→ What to do
Could the data below be printed out exactly, with the pictures left out?

= = = = = = =

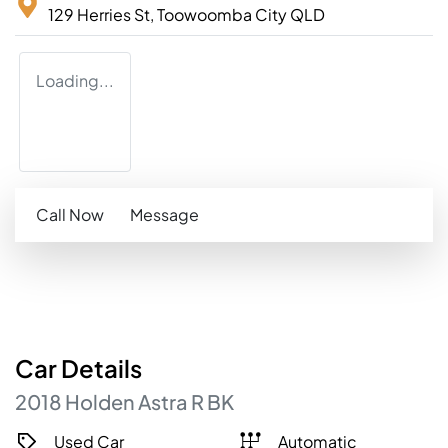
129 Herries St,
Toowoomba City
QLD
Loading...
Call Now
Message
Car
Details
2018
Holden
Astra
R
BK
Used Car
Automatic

= = = = = = =

→ Solution for this problem
129 Herries St,
Toowoomba City
QLD
Loading...
Call Now
Message
Car
Details
2018
Holden
Astra
R
BK
Used Car
Automatic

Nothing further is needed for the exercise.